Assignment >>
Look through the records below for lines containing the string "votre", and report how many there are, nothing else.
Working data START
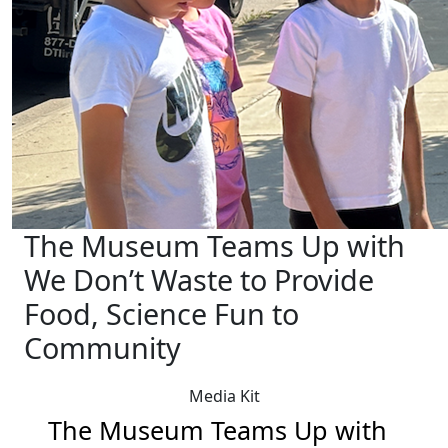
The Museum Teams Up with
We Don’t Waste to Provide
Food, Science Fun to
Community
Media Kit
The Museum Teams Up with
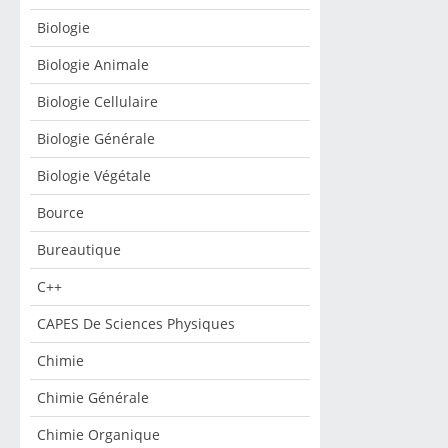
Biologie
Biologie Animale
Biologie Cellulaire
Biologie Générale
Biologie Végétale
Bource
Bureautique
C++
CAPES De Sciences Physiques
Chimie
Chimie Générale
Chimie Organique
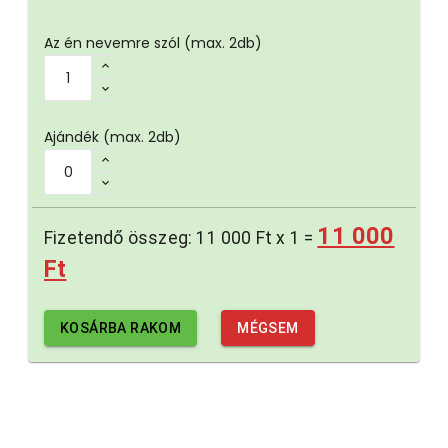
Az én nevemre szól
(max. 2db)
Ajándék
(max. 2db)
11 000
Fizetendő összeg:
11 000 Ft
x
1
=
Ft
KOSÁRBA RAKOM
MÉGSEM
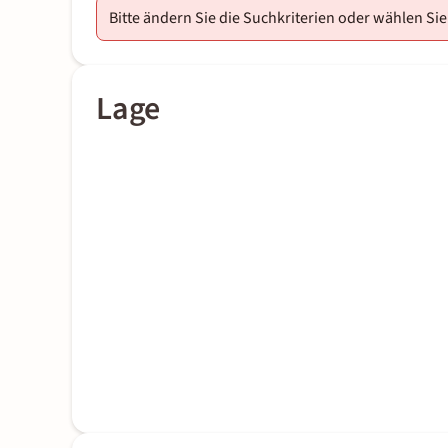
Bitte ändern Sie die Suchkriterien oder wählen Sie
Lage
Working data END
Working data START
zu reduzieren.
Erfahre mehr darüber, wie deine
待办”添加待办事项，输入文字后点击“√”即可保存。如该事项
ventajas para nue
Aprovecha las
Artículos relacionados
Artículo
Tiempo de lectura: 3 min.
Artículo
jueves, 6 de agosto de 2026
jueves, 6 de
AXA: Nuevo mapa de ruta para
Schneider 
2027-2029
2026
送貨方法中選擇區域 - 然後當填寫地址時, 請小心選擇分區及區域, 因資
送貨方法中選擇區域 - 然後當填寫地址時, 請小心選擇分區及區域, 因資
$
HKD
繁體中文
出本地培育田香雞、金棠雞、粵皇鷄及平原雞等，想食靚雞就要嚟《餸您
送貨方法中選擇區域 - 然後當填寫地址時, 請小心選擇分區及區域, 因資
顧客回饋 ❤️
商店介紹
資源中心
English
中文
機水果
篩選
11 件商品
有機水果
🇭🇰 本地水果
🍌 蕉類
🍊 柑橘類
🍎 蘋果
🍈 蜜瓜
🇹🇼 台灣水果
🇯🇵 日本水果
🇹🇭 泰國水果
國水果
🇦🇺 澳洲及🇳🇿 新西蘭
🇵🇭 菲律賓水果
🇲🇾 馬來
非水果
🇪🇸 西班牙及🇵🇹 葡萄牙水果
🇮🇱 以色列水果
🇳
Working data END
Working data START
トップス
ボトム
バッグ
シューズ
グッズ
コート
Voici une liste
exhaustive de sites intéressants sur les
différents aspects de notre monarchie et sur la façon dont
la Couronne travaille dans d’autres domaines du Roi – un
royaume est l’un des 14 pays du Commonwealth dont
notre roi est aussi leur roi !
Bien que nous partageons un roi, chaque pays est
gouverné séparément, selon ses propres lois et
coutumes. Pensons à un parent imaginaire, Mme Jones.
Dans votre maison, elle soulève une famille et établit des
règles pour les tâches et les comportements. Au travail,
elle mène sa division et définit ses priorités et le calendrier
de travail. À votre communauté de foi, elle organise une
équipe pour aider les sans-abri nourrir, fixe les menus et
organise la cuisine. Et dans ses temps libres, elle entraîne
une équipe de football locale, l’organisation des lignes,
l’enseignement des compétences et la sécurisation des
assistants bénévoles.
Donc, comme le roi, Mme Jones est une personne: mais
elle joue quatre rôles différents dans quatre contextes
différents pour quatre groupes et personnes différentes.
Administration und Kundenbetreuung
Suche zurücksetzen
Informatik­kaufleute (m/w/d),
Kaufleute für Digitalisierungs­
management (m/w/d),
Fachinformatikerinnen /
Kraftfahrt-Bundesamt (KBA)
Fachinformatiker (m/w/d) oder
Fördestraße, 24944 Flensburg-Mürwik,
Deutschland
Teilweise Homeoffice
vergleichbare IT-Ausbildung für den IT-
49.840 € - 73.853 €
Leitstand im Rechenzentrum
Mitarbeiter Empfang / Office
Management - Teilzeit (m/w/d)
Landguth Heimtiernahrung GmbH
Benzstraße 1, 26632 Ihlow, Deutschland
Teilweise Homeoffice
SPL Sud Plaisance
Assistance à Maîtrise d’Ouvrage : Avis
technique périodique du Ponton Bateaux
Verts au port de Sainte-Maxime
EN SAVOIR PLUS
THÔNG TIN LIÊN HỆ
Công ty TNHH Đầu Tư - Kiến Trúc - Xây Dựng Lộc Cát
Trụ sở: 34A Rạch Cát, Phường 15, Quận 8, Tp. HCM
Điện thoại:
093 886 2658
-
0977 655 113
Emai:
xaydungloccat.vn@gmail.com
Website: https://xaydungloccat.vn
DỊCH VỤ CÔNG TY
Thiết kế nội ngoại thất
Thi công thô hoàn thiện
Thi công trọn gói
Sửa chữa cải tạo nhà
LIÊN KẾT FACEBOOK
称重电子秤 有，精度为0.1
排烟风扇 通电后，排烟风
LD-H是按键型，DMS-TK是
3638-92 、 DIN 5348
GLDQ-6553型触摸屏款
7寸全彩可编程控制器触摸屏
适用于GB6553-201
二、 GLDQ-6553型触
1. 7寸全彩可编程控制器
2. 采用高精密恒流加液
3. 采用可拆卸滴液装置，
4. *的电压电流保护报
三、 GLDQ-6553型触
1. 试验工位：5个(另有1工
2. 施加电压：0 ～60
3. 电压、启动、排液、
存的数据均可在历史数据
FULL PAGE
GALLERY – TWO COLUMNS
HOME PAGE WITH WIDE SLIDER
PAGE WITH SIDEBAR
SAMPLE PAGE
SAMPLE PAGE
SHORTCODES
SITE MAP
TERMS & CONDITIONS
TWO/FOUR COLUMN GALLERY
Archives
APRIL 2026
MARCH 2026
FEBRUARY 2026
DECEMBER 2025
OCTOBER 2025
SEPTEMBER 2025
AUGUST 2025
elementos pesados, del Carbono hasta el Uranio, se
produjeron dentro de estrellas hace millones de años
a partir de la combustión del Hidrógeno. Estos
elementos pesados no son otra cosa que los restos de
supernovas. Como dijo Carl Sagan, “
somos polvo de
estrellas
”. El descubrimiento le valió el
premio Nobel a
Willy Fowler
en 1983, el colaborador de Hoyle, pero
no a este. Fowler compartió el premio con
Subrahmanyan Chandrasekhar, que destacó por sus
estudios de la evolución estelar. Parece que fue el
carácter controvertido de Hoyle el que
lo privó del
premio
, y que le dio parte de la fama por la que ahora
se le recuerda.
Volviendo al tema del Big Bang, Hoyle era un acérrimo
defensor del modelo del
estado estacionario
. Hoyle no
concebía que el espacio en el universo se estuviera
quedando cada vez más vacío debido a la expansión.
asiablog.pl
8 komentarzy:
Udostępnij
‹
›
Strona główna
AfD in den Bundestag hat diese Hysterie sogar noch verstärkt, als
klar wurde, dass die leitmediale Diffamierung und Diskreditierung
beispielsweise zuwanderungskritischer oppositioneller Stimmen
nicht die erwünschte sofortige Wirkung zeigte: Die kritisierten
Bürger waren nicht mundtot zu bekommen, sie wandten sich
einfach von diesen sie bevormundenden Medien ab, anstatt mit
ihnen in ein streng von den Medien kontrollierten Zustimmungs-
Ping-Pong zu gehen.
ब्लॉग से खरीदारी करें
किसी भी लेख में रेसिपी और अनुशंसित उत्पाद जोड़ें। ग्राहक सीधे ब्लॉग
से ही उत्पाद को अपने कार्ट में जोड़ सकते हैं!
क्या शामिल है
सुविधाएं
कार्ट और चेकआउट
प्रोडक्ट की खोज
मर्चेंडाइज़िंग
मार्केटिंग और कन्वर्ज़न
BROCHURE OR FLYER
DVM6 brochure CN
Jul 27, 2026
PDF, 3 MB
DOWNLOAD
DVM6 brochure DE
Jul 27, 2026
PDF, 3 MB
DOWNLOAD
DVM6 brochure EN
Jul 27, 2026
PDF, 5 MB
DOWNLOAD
Working data END
Task answer >>
2